Task details: Take the lines below beginning at the line that has "an immunohistochemistry histopathology" and stopping after the line that has "tissue: human colorectal", and print them exactly as they are, with no other lines.

Stored items from a collection
►

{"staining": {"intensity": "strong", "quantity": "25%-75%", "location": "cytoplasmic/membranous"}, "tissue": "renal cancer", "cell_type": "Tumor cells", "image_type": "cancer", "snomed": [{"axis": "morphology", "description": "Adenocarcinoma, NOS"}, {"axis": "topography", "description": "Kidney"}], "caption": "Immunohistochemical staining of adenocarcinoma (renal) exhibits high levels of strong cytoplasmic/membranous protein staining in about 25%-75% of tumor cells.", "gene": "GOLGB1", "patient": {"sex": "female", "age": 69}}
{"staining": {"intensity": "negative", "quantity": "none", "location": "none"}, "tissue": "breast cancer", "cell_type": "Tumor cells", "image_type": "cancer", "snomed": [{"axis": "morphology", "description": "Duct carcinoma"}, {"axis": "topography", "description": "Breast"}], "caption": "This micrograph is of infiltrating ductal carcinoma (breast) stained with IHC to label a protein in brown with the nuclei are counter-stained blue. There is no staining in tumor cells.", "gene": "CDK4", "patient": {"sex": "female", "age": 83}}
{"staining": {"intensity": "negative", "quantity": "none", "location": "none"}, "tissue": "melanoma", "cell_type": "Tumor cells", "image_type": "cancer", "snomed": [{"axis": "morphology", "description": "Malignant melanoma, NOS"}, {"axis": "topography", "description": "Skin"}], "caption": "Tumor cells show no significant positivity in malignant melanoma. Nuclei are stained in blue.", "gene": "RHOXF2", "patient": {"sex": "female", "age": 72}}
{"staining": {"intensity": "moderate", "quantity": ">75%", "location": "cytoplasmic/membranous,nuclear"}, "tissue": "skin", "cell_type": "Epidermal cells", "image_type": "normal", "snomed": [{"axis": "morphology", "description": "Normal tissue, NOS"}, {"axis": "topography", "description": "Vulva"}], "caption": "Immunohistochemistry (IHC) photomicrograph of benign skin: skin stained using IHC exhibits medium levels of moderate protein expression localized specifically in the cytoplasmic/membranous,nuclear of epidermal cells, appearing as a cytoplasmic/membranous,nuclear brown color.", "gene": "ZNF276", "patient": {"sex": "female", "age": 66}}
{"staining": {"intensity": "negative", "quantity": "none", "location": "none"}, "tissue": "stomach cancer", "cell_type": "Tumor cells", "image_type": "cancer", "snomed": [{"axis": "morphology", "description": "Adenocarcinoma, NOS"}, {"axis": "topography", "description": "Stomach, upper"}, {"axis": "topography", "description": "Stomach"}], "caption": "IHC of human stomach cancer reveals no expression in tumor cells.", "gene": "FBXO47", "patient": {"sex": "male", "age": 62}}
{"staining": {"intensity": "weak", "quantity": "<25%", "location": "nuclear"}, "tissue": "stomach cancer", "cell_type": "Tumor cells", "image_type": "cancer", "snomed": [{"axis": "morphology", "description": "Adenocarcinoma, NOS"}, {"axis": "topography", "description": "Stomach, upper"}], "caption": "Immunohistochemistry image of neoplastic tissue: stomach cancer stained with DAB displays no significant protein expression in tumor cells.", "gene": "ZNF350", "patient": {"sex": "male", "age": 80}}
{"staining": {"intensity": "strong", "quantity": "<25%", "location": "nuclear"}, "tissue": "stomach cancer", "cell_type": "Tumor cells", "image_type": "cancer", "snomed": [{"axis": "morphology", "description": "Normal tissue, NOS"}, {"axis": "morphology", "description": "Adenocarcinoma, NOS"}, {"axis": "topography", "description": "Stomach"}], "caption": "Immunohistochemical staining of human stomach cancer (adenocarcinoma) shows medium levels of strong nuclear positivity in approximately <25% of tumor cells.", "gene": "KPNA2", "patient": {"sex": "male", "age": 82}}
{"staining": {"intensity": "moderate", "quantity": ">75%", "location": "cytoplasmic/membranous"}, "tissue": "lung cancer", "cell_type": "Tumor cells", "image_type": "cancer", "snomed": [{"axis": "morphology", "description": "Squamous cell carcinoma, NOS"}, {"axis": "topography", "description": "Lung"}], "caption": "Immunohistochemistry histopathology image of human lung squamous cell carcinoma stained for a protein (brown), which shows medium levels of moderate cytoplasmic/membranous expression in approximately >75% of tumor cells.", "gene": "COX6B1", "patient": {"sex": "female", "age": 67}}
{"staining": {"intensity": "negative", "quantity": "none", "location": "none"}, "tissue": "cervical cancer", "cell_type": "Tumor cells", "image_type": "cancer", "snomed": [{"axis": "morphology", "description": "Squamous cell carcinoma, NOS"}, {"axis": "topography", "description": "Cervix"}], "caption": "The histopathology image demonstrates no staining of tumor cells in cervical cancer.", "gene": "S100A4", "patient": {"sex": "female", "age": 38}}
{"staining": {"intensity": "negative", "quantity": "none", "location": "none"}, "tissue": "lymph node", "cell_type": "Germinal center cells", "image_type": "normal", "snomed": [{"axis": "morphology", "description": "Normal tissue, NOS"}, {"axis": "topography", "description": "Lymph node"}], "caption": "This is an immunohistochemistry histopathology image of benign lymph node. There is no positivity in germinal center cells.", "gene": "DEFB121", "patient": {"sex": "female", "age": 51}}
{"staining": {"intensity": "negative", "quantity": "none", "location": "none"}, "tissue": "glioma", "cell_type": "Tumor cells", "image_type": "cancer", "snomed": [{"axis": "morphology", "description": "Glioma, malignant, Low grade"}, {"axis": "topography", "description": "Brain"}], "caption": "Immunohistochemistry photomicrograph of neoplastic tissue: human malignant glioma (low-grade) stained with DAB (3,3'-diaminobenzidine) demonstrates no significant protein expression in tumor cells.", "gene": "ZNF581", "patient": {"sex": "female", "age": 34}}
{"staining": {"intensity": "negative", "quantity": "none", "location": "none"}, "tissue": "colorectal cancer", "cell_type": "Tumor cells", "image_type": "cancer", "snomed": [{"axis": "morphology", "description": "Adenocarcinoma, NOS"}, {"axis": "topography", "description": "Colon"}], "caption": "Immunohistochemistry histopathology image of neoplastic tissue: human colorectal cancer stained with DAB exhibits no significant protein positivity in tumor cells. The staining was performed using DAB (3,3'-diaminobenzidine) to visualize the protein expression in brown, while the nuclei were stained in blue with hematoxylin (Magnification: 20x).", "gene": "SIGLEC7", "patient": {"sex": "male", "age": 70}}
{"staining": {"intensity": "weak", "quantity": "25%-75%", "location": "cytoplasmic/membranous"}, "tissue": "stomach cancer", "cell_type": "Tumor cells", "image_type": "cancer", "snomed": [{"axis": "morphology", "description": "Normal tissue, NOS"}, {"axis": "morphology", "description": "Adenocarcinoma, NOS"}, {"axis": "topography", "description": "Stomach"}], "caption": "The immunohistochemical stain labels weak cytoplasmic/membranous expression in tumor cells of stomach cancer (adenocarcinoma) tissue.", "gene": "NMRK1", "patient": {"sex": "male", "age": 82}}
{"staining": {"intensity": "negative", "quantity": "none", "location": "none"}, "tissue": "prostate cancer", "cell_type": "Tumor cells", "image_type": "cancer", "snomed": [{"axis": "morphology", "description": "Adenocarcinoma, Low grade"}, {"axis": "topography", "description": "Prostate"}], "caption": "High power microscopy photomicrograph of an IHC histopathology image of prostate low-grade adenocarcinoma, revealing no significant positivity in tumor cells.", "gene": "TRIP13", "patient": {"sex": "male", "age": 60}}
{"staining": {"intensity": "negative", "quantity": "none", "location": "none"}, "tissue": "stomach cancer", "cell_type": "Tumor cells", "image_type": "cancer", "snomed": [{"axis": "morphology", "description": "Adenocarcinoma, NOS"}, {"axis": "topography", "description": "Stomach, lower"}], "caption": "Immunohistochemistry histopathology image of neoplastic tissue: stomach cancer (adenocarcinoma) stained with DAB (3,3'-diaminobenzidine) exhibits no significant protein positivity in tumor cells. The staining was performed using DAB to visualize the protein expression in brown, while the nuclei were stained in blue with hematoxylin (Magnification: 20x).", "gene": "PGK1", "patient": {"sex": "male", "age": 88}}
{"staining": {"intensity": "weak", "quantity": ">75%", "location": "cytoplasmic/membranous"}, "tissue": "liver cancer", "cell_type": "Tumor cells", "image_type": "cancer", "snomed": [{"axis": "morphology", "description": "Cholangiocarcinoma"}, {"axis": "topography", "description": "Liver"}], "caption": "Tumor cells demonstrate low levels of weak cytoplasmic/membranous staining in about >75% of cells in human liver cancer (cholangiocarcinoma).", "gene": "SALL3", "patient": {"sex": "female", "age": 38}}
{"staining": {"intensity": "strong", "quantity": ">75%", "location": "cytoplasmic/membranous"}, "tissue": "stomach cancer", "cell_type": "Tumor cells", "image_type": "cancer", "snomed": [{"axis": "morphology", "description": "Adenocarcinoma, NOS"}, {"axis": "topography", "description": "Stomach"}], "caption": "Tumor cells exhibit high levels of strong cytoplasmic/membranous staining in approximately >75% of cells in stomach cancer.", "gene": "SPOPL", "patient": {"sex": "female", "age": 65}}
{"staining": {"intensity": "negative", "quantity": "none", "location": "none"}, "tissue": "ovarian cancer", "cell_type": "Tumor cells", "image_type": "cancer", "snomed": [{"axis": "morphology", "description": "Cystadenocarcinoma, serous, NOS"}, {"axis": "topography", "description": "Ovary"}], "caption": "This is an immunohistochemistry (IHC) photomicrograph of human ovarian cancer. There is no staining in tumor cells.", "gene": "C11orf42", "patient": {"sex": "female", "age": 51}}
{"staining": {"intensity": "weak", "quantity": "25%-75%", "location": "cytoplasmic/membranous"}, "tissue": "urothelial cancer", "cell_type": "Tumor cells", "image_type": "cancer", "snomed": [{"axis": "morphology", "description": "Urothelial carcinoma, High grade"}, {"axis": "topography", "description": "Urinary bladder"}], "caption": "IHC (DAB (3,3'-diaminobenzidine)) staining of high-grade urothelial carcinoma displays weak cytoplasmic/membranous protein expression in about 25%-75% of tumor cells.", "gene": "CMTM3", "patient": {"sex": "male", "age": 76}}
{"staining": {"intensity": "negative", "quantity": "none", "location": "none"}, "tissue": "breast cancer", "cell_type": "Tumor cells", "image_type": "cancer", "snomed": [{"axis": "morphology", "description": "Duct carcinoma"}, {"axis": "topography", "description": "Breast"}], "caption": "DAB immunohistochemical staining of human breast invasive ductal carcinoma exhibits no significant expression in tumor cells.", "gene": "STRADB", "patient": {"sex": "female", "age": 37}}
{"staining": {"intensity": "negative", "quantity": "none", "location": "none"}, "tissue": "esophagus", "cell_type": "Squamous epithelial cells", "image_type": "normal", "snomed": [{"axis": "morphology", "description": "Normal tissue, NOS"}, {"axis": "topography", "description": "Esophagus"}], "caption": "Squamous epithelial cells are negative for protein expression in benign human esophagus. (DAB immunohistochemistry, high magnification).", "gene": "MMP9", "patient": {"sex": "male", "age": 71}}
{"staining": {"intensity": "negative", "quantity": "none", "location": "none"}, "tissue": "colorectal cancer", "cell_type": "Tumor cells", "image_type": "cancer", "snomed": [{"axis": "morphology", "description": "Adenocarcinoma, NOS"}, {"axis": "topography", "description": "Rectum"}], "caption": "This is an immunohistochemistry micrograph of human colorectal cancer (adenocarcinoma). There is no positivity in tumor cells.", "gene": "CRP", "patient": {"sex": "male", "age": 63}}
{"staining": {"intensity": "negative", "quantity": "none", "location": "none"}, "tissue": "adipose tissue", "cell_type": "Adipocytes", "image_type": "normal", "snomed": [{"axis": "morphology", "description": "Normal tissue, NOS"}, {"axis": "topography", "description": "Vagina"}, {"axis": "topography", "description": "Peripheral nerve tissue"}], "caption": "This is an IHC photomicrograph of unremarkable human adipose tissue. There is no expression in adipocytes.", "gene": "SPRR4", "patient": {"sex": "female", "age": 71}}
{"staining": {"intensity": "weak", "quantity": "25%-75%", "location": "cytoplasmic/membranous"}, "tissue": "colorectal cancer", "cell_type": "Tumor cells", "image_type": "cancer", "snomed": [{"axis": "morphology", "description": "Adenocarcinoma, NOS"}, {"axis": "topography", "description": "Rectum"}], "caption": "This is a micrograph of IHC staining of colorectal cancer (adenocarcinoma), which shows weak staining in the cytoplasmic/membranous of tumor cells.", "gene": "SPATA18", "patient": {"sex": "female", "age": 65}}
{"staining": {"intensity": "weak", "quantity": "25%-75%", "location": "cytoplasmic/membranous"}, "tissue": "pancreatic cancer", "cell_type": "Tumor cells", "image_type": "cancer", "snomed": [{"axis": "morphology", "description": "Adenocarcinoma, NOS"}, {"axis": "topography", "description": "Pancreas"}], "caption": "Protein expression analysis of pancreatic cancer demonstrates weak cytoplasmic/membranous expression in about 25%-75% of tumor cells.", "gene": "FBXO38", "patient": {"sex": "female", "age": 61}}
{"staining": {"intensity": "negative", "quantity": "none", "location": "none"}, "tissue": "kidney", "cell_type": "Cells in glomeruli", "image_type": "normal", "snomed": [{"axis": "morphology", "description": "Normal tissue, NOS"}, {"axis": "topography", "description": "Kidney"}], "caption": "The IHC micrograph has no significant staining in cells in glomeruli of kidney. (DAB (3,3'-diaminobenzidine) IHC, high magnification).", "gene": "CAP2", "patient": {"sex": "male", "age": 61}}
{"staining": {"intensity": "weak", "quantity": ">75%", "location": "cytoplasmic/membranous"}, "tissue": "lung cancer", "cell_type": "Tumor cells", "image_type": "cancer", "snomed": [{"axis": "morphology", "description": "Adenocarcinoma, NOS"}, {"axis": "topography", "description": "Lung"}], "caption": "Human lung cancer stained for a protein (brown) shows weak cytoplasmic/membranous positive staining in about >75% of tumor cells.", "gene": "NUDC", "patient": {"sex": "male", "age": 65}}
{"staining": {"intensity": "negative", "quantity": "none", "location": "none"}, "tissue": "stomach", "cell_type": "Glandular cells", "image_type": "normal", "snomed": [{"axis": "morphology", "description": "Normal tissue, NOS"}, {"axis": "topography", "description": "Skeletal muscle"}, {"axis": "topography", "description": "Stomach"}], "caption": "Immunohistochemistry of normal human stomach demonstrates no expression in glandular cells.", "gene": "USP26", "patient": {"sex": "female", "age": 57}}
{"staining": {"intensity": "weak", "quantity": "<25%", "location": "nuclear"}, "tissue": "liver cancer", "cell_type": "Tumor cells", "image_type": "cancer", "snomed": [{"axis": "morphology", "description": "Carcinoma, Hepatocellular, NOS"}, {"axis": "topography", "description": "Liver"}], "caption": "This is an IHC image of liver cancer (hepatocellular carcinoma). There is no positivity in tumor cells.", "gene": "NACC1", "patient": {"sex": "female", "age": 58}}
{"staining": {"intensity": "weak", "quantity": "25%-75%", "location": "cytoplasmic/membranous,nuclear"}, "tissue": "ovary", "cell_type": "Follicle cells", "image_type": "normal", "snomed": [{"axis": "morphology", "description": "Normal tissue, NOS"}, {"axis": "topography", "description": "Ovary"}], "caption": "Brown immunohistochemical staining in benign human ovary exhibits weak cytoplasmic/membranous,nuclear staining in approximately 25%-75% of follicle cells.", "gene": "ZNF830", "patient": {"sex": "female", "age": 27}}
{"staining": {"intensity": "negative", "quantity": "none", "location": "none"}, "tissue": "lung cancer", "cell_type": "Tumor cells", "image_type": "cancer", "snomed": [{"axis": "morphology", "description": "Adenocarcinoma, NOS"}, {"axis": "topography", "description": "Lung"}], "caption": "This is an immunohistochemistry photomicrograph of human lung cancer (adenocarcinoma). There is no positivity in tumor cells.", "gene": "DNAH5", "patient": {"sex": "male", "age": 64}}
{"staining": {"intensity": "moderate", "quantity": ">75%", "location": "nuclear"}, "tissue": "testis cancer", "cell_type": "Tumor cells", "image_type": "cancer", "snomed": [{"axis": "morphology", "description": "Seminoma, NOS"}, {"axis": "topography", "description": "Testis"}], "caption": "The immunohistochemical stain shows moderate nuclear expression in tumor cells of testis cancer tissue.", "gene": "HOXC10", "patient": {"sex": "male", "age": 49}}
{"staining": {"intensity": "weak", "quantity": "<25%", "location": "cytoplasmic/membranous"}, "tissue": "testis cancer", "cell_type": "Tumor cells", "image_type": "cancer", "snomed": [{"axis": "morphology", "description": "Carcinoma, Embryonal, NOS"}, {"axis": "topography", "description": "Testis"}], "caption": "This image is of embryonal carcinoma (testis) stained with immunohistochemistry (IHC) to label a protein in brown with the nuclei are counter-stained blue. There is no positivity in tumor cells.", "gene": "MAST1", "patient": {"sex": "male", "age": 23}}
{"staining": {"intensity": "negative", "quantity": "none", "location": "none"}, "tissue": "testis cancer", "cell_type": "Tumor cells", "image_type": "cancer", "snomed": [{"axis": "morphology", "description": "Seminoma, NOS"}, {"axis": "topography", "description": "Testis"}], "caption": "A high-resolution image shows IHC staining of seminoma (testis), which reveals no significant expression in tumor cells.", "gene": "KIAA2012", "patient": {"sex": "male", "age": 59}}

◄

Problem solution:
{"staining": {"intensity": "negative", "quantity": "none", "location": "none"}, "tissue": "lymph node", "cell_type": "Germinal center cells", "image_type": "normal", "snomed": [{"axis": "morphology", "description": "Normal tissue, NOS"}, {"axis": "topography", "description": "Lymph node"}], "caption": "This is an immunohistochemistry histopathology image of benign lymph node. There is no positivity in germinal center cells.", "gene": "DEFB121", "patient": {"sex": "female", "age": 51}}
{"staining": {"intensity": "negative", "quantity": "none", "location": "none"}, "tissue": "glioma", "cell_type": "Tumor cells", "image_type": "cancer", "snomed": [{"axis": "morphology", "description": "Glioma, malignant, Low grade"}, {"axis": "topography", "description": "Brain"}], "caption": "Immunohistochemistry photomicrograph of neoplastic tissue: human malignant glioma (low-grade) stained with DAB (3,3'-diaminobenzidine) demonstrates no significant protein expression in tumor cells.", "gene": "ZNF581", "patient": {"sex": "female", "age": 34}}
{"staining": {"intensity": "negative", "quantity": "none", "location": "none"}, "tissue": "colorectal cancer", "cell_type": "Tumor cells", "image_type": "cancer", "snomed": [{"axis": "morphology", "description": "Adenocarcinoma, NOS"}, {"axis": "topography", "description": "Colon"}], "caption": "Immunohistochemistry histopathology image of neoplastic tissue: human colorectal cancer stained with DAB exhibits no significant protein positivity in tumor cells. The staining was performed using DAB (3,3'-diaminobenzidine) to visualize the protein expression in brown, while the nuclei were stained in blue with hematoxylin (Magnification: 20x).", "gene": "SIGLEC7", "patient": {"sex": "male", "age": 70}}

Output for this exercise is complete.